WHAT TO DO: Search the data for the string "lamp" and extract every line where it appears.

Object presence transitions
+ + + +
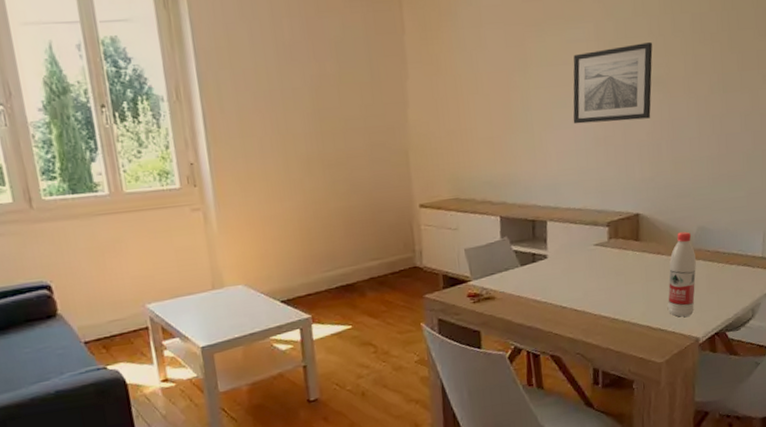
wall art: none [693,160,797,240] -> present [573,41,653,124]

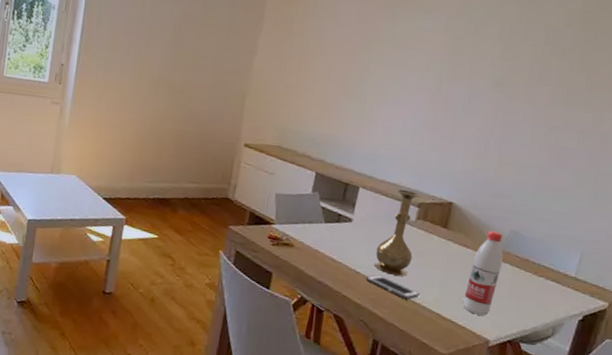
cell phone: none [572,303,627,320] -> present [365,274,420,299]
wall art: present [573,41,653,124] -> none [406,41,500,115]
vase: none [577,212,613,301] -> present [374,189,421,276]

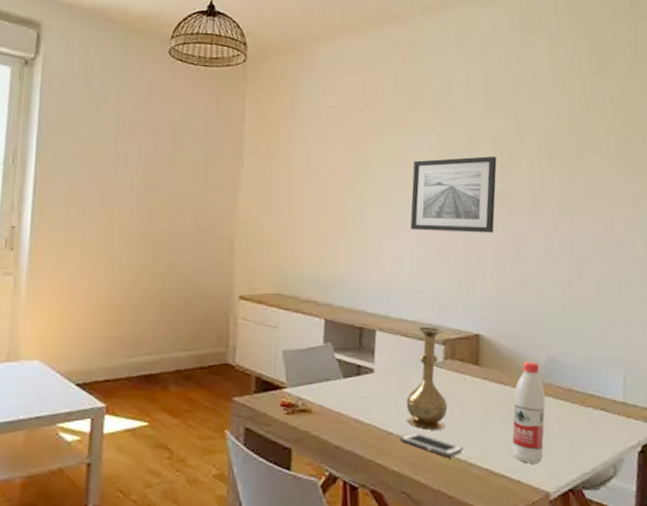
wall art: none [406,41,500,115] -> present [410,155,497,233]

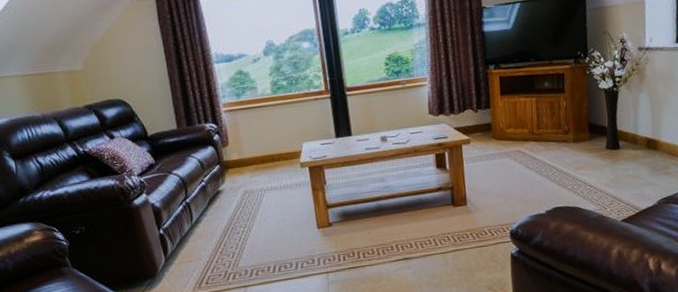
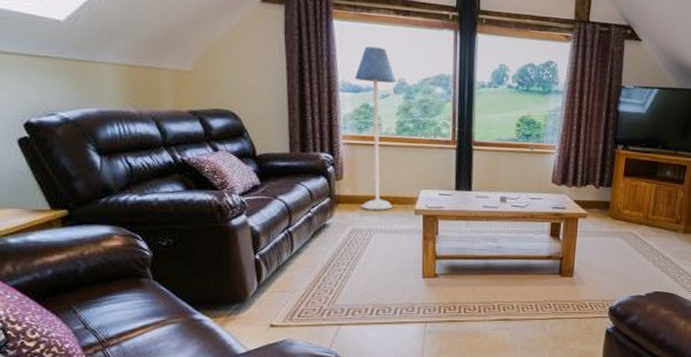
floor lamp: none [226,15,280,171] -> present [355,46,396,210]

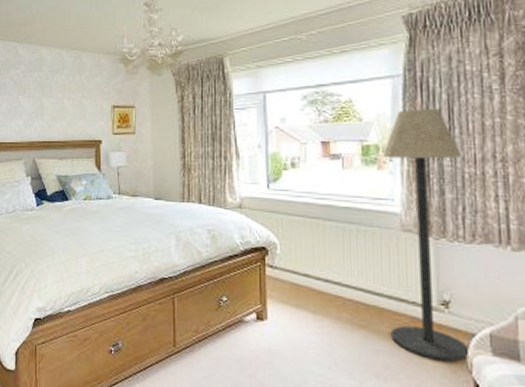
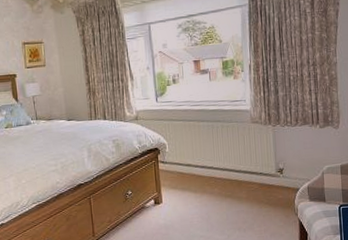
floor lamp: present [382,109,470,362] -> none [236,30,296,211]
+ + + +
PROBLEM SOLUTION:
floor lamp: none [226,15,280,171] -> present [355,46,396,210]
floor lamp: present [382,109,470,362] -> none [236,30,296,211]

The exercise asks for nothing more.